More support has been added for state spaces whose distance functions aren't metrics. Virtual methods were implemented in StateSpace in order for clients (such as planners) to query whether they're working in a StateSpace with a) a symmetric distance function, b) a distance metric, or c) a symmetric interpolate() function. RRT* has been updated to perform correctly in these non-metric spaces (for instance, doing the near-neighbors routines in both directions).
The notion of a cost associated with an OptimizationObjective has been generalized from the previous assumption of all costs being floating-point values. Cost is now a class associated with an OptimizationObjective in a very similar way to how State is associated with StateSpace (care was taken to have analogous functionality between the two ideas). TRRT has its own specific OptimizationObjective that's based on this now). The idea for this is to allow for more sophisticated optimization measures such as maximizing minimum clearance over a path, or even combining multiple objectives. The RRTstar planner has been updated to handle this new implementation of Cost with nearly no hits to performance. Also, some serious flaws in the RRTstar implementation currently in OMPL were fixed.
OptimizationObjective hierarchy has been moved around a bit to reflect some discussion on the prior version of this pull req. OptimizationObjective is now assumed to be accumulative, and has a getStateCost() method which reflects evaluating a cost map defined on the state space. It has a child PathIntegralOptimizationObjective, whose default functionality is to optimize path length. Mechanical work optimization is also included. (mini-update: added helper method to PathIntegralOptimizationObjective and removed redundant check for StateValidityChecker in BallTreeRRTstar)
As always, I'm very happy to discuss any possible changes to this API to allow easier use and more expressivity.
This is awesome Luis! I think we can merge this as soon as 1 & 3 get resolved. Thank you for your contribution!

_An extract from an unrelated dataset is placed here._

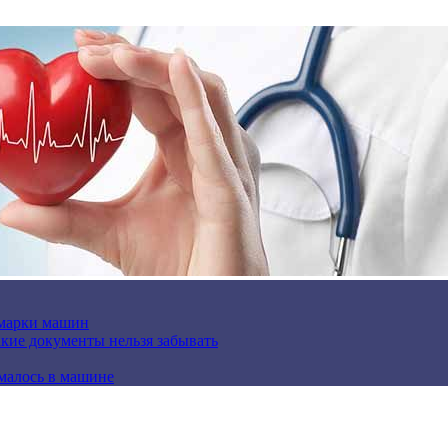
 марки машин
кие документы нельзя забывать
омалось в машине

If you have any test code or data to evaluate performance loss with respect to the previous implementation, that would be useful. I really appreciate the consistency in style with the rest of OMPL.
This is fantastic work!
I ran an extremely unscientific test to compare the performance of the previous RRT* implementation and the new one with the generalized cost. I timed how long each version of the planner took to run 50,000 planning iterations. Averaged over 10 trials, the previous implementation took (4.83 +/- 0.088) seconds, and the new one took (5.42 +/- 0.12) seconds, which makes a performance hit of 12%. I'll note that the planners were run on a 2D point robot, so in more realistic problems the collision detection will likely overshadow the performance hit. That said, I'll still look into any other ways I can optimize cost computation.
However, the generalized cost framework opens up some neat possibilities! Let me show you some of the neat cost metrics RRT* can now optimize without any change to the planner itself. This first picture shows a path found which optimizes only path length:
Then, here's a path which tries to maximize the minimum clearance of the path (note that, besides the point of minimum clearance, the rest of the path is unconstrained):
And finally, here's a path which prioritizes maximizing minimum clearance of the path, while otherwise optimizing path length. This was very easy to do with the generalized cost framework:
This looks great! I think the performance penalty is acceptable. Mark, what do you think?
As far as I am concerned, the only major thing we need to address is the changes to the MotionValidator. I'd like the code that used to be there (in TRRT, for this pull req) for computing costs for a path to be accessible to other planners. Perhaps in SpaceInformation? And we would pass the objective as a const& argument? (It does not really make sense to make SpaceInformation keep an OptimizationObjectivePtr). Also, functions like the average cost of a state could be made part of the OptimizationObjective base class.
If remove cost() from StateValidityChecker, it makes sense to remove cost computation from the MotionValidator as well, but I think we still need to have it somewhere in base/;
I think the additional flexibility of the generalized cost optimization is worth a 12% performance hit. I see you have removed quite a few things from code in ompl::base. Are both of you sure we don't lose any functionality with these changes? Also, do we still need the isSymmetricDistance member function now that I have added the method isMetricSpace to StateSpace?
The pictures look very cool. I am very eager to get this code merged into the OMPL repo. We should pull into a separate branch first, do some more testing, and then merge with default.
Thanks for the feedback, Mark! My reasoning for leaving in isSymmetricDistance was for cases like DubinsStateSpace: if the user elects to enable symmetric distance in the DubinsStateSpace, it's still not a metric because the triangle inequality does not hold. Distinguishing symmetric spaces and metric spaces could be useful in cases where planners like RRT* can still make use of the symmetry of the space, but we need to ensure that GNAT doesn't get used for nearest neighbors because the space doesn't define a metric distance.
I do admit it's a bit of a stretch, though; do you think this use-case is worth having the extra symmetry methods in StateSpace?
Alright, things look good to me. I would still like to check out the code and run some tests (but the earliest I will have time is maybe at the weekend), but if Luis and Mark/Ryan also give a +1, we can merge. I recommend merging into a branch of the ompl repo first, test things thoroughly, make sure omplapp still works (propagate updates if needed), and then merge to default.